Once upon a time, during the Cretaceous period, a tiny crab wandered out of the water onto land and somehow got trapped in amber, which preserved it for 100 million years. At least that's what a team of scientists hypothesize might have happened in a new paper announcing their discovery of the oldest known modern-looking crab yet found in the fossil record. The paper was published in the journal Science Advances.
This new type of "true crab" (aka a brachyuran) measures just five millimeters in leg span and has been dubbed Cretapsara athanata. The name is meant to honor the period in which the crab lived and Apsara, a South and Southeast Asian spirit of the clouds and waters. "Athanatos" means "immortal," a sly reference to the fossilized crab being frozen in time.

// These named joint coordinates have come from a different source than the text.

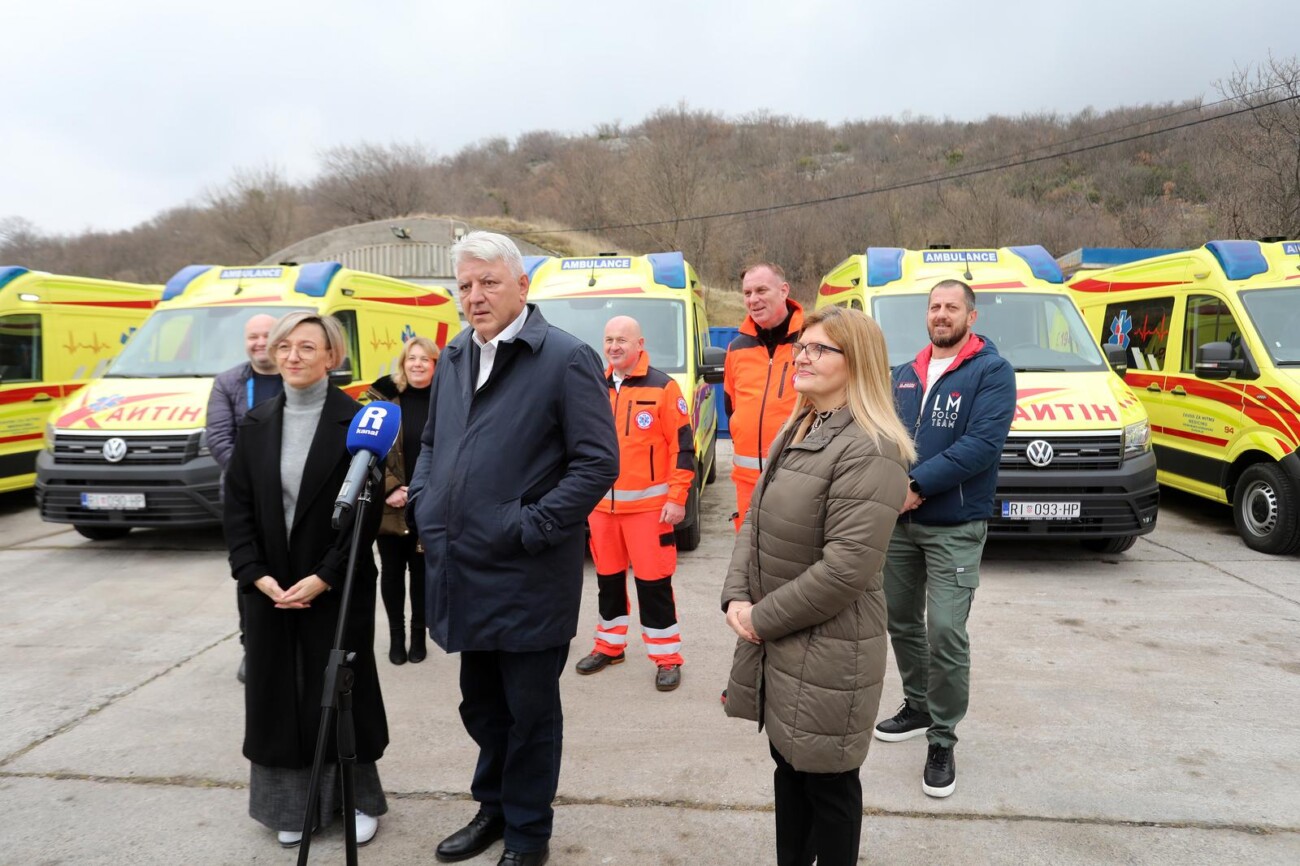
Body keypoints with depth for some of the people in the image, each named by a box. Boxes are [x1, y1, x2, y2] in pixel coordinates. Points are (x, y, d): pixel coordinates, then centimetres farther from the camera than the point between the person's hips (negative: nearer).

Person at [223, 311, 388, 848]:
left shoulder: (356, 422, -8)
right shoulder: (257, 424, 5)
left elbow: (367, 512, -11)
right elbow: (237, 507, 4)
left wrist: (323, 578, -15)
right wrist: (258, 576, -7)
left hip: (337, 587, -4)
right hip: (269, 587, 4)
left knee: (341, 693, 6)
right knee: (278, 694, 11)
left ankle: (358, 799, 24)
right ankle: (292, 804, 27)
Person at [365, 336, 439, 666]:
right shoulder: (384, 397, -1)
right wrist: (389, 488, -12)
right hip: (390, 505, 0)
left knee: (421, 570, 9)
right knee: (392, 571, 10)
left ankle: (418, 634, 25)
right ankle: (396, 635, 25)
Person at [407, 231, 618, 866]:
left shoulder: (566, 358, -11)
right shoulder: (453, 359, 11)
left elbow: (599, 462, -15)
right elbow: (432, 441, 23)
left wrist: (531, 527, -17)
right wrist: (424, 502, 6)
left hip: (527, 578, -6)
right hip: (461, 572, 7)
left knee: (530, 711, 11)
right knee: (481, 706, 22)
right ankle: (493, 809, 44)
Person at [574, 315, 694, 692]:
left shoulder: (663, 387, -7)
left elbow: (682, 446, -8)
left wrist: (676, 498, -12)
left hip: (648, 505, -5)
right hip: (600, 505, 5)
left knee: (654, 582, 0)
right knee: (608, 579, 16)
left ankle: (667, 658, 12)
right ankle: (609, 646, 32)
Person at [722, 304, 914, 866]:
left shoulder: (870, 450, -20)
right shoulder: (796, 432, 11)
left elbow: (845, 568, -25)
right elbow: (755, 521, 10)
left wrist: (762, 617, -16)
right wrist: (737, 597, -5)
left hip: (829, 650, -8)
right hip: (776, 643, 9)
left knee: (827, 780, 10)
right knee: (789, 764, 22)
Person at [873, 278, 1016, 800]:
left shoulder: (992, 371, -6)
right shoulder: (905, 374, 12)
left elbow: (983, 444, -19)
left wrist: (917, 484, -21)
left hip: (955, 528, -6)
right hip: (899, 522, 6)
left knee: (945, 631, -9)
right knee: (900, 620, 15)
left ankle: (942, 739, 8)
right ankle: (918, 706, 36)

It's rare to find nonmarine crab fossils from this era trapped in amber; most such amber fossils are those of insects. And the previously discovered crabby fossils are incomplete, usually consisting of pieces of claws. This latest find is so complete that it doesn't seem to be missing even a single hair. The find is of particular interest because it pushes back the time frame for when nonmarine crabs crawled onto land by 25 to 50 million years—consistent with long-standing theories on the genetic history of crabs—and offers new insight into the so-called Cretaceous Crab Revolution, when crabs diversified worldwide.

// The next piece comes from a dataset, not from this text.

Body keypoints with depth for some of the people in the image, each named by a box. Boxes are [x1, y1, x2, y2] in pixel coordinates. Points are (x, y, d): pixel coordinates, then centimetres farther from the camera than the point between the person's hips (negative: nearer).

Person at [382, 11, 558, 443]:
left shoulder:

“If we were to reconstruct the crab tree of life—putting together a genealogical family tree—and do some molecular DNA analysis, the prediction is that nonmarine crabs split from their marine ancestors more than 125 million years ago,” said co-author Javier Luque, a postdoc in evolutionary biology at Harvard University. “But there’s a problem because the actual fossil record—the one that we can touch—is way young, at 75 to 50 million years old. So this new fossil and its mid-Cretaceous age allows us to bridge the gap between the predicted molecular divergence and the actual fossil record of crabs.”
The amber in which this crab was found is part of the collection at the Longyin Amber Museum in China. The museum purchased it in 2015 from local miners in Myanmar. (The paper includes the authors' assurances that their research has been limited to items predating 2017, when hostilities resumed in the country.) Luque, who has been studying the evolution of crabs for over ten years, heard about the specimen and became "obsessed" with it.

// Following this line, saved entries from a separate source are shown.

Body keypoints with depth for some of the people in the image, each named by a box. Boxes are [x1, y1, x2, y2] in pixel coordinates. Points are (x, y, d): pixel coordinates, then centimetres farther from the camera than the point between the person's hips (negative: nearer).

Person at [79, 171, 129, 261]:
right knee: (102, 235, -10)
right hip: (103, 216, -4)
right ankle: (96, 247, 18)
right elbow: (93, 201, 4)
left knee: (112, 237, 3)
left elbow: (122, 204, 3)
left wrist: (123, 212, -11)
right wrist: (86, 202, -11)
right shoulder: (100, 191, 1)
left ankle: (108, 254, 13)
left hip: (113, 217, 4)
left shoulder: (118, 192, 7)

Thus began an international collaboration that includes researchers from Harvard, the China University of Geosciences in Beijing, the Smithsonian Tropical Research Institute, Yale University, the University of Alberta, UC Berkeley, Yunnan University, and the Royal Saskatchewan Museum. Co-author Lida Xing of the China University led the team that took micro-CT scans of the fossil to reconstruct a 3D model. The reconstruction is so finely detailed, it enabled the scientists to observe not just the crab's body but also soft tissues like the antennas, large compound eyes, and mouthparts—including the fine hairs lining those parts.